The original IFRS 10 accounting standard set out rules for the presentation and preparation of consolidated financial statements for entities that control one or more other entities. This had particular implications for private equity companies that, because of the diversified nature of their investments in companies, found it difficult and impractical to reflect the value of their investments in controlled entities using existing consolidation practices. They were therefore required when seeking potential investors from the pensions sector, to ‘not take control’ of the entities they invested in, says Dinesh Munu, a partner at Deloitte and Head of Funds and Asset Management with the firm’s financial services team.
“The newly amended IFRS 10 standard removes this stumbling block. As long as the definition of an investment entity is met, the requirement to consolidate financial statements is no longer required. Pension funds which are subject to a number of FSB regulations, and primarily Regulation 28, were also, until recently, entitled to invest a maximum of only 2.5% of their available funds into a hedge fund or private equity fund.”
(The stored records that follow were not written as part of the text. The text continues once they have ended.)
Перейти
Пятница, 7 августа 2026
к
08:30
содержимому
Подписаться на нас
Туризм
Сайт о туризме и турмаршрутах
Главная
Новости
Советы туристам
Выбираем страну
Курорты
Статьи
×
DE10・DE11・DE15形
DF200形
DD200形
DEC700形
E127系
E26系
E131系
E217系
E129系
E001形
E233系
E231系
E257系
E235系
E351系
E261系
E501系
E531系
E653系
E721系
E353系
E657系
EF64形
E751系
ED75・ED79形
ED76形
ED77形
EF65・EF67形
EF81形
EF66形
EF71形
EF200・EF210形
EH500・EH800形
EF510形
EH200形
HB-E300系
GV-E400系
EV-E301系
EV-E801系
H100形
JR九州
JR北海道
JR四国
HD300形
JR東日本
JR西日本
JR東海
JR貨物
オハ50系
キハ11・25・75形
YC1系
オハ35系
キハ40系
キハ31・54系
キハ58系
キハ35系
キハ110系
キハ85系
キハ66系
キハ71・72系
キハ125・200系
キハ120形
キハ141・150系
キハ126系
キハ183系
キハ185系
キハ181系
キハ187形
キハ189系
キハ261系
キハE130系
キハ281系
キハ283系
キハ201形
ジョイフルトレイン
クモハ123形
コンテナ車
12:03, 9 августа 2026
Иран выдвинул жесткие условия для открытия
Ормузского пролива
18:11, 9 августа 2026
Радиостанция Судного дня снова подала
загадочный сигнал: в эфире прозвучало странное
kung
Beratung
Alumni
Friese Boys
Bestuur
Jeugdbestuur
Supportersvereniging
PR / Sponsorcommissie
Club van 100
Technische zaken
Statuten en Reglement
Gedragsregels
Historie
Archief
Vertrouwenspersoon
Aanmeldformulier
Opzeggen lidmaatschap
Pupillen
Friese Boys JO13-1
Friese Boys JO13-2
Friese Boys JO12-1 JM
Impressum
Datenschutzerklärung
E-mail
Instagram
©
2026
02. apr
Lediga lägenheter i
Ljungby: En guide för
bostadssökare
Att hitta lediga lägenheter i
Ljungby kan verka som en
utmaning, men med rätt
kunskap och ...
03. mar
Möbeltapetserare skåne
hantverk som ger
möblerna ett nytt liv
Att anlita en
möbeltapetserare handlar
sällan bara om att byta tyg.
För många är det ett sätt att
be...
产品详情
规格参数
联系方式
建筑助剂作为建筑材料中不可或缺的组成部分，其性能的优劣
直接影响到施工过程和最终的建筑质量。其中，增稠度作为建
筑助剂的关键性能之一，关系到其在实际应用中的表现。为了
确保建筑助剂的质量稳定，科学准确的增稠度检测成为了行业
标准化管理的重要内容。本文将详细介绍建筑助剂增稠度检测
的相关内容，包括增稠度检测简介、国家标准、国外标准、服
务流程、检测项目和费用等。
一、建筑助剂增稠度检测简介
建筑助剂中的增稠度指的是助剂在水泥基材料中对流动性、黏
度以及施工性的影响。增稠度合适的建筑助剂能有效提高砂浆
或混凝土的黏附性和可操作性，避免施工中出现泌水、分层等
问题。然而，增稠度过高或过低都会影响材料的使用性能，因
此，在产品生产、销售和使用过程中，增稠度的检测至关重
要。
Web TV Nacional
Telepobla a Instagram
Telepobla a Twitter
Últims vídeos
“This has now been increased to 10% for private equity and another 10% for venture capital and hedge funds. So, the way has been opened for South African pension funds to openly and meaningfully invest in private equity,” says Munu.
The ‘knock-on effect’ of the reporting change for private equity companies was that with potentially new capital inflow streams opening up, more companies could look to increasing investments in Private Equity Investing, says Munu. Already, he says, one major local private equity company has already announced its intention to begin the process of doubling their investment platform.
“Pension fund spend in private equity can be expected to expand considerably as the IFRS change and Financial Service Board regulations have made these investments considerably easier to undertake. Another positive is that the FSB has informed private equity funds that if they wish to attract pension fund monies, they will have to abide by the FSB rules and IFRS regulations.”
“Many private equity funds, because of the IFRS 10 issues, were not preparing their financial statements to IFRS standards. They were simply using other frameworks that did not require the consolidation of the statements.”
“The way is therefore open for them to adopt the streamlined, easy to apply amended IFRS 10 standard and subsequent amendments and meet other FSB requirements if they wish to attract pension fund investments.”
Amongst the additional FSB requirements for private equity funds are:
The advantage of this class of investment for pension funds is that they could increase their returns for members by identifying and making use of the additional ‘skills sets’ available within the private equity sphere.
“The nature of private equity investments in predominantly unlisted entities means that over periods of about five to six years, pension funds, by correctly identifying opportunities in partnership with private equity funds, could look forward to generating higher returns for members than those made by other investment streams,” says Munu.